Activity:
The expected answer is the set of lines in the data below between the line holding "keine Empfehlung Seitens" and the line holding "einer Handlung auffordern, sind", inclusive, written out exactly.

** Opening Dataset excerpts block **

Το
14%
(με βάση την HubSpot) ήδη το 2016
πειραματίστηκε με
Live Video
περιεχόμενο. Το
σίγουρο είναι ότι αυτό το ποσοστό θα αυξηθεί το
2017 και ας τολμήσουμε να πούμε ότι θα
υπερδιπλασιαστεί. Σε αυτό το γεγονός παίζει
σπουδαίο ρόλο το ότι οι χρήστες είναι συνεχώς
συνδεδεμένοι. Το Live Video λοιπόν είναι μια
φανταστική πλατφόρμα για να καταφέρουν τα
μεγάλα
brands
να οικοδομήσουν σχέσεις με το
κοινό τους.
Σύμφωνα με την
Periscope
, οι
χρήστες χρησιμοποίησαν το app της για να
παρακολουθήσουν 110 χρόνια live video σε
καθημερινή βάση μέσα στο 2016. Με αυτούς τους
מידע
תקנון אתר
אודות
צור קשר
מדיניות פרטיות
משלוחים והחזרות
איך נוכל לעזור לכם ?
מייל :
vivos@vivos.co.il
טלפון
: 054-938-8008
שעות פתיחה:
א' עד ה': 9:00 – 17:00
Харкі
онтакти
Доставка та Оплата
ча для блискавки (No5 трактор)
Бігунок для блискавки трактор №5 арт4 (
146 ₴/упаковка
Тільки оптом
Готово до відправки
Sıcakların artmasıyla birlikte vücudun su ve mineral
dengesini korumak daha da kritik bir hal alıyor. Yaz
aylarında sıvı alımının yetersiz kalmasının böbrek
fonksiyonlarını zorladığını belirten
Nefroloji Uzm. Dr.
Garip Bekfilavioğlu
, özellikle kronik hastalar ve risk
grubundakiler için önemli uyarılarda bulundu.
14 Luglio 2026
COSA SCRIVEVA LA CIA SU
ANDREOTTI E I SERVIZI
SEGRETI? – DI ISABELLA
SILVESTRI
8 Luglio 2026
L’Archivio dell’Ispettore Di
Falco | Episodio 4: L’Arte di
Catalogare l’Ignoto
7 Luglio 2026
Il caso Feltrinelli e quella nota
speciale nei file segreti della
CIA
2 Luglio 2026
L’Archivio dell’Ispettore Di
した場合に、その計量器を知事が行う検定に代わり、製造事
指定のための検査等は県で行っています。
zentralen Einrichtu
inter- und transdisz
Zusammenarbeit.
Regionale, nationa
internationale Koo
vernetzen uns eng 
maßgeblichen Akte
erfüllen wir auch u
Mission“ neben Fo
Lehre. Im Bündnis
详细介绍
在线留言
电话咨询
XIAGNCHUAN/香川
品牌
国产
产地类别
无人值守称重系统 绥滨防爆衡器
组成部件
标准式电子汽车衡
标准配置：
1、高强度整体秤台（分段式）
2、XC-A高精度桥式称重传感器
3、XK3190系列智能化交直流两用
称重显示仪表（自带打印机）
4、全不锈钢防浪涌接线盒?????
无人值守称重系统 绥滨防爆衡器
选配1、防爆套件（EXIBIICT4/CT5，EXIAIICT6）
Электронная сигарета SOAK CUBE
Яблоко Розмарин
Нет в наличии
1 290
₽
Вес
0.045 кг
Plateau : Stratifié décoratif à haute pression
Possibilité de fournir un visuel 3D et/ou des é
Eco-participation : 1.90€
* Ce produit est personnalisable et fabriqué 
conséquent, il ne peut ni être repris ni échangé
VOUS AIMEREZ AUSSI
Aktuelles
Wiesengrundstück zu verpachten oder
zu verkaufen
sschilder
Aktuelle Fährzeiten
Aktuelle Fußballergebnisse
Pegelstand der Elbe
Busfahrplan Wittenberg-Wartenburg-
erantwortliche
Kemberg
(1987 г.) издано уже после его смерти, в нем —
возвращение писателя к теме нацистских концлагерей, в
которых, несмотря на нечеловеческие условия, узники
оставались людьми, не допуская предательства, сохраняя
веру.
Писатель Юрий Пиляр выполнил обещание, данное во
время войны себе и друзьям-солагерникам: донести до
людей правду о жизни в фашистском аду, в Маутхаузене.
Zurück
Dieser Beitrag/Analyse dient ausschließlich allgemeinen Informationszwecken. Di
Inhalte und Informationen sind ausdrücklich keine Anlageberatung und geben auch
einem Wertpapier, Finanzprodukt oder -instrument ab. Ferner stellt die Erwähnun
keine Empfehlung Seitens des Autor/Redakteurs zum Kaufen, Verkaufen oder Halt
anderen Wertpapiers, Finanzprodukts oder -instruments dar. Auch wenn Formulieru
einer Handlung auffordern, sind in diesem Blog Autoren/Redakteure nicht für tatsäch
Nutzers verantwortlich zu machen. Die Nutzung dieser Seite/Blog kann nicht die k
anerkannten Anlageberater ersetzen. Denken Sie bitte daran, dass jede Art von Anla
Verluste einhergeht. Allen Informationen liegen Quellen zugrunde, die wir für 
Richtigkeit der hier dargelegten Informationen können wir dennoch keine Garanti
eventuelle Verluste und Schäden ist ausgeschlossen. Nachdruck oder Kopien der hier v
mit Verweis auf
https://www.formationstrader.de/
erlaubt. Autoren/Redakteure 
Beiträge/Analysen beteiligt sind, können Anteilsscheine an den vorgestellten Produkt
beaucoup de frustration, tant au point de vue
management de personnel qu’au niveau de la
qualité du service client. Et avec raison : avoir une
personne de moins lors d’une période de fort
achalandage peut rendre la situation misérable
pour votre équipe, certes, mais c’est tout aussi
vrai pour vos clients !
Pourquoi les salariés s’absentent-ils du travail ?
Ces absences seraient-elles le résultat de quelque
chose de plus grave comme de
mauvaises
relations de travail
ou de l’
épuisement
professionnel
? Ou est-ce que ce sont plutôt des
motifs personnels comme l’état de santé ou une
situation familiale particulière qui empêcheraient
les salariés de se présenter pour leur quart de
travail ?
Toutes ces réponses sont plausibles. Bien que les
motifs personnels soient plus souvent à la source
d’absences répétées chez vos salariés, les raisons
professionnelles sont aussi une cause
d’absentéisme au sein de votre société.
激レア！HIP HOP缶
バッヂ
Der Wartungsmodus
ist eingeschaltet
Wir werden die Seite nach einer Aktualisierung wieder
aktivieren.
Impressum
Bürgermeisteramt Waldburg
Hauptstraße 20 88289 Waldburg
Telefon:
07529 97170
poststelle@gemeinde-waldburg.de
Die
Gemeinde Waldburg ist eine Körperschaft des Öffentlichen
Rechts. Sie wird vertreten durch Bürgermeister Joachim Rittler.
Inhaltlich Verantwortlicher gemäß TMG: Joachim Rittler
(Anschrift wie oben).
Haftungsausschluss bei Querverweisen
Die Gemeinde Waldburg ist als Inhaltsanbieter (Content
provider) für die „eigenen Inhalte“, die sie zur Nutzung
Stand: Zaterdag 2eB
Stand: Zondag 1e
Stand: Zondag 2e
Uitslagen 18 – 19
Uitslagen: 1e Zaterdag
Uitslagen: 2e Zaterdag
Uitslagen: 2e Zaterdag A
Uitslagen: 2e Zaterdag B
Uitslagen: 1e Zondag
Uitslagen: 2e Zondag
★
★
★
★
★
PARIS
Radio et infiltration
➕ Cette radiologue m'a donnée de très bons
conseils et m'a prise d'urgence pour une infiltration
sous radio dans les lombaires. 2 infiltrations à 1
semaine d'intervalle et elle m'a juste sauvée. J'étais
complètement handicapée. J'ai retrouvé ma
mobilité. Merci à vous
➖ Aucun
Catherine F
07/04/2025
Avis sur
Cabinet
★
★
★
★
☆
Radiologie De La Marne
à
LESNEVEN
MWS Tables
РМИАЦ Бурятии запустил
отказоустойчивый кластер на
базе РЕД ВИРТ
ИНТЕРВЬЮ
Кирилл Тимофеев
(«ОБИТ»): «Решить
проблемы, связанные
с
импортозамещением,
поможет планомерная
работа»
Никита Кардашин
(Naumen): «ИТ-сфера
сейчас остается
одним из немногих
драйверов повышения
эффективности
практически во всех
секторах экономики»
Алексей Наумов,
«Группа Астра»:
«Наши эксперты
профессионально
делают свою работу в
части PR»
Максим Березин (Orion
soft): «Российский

** Closing Dataset excerpts block **

Reply to the exercise:
keine Empfehlung Seitens des Autor/Redakteurs zum Kaufen, Verkaufen oder Halt
anderen Wertpapiers, Finanzprodukts oder -instruments dar. Auch wenn Formulieru
einer Handlung auffordern, sind in diesem Blog Autoren/Redakteure nicht für tatsäch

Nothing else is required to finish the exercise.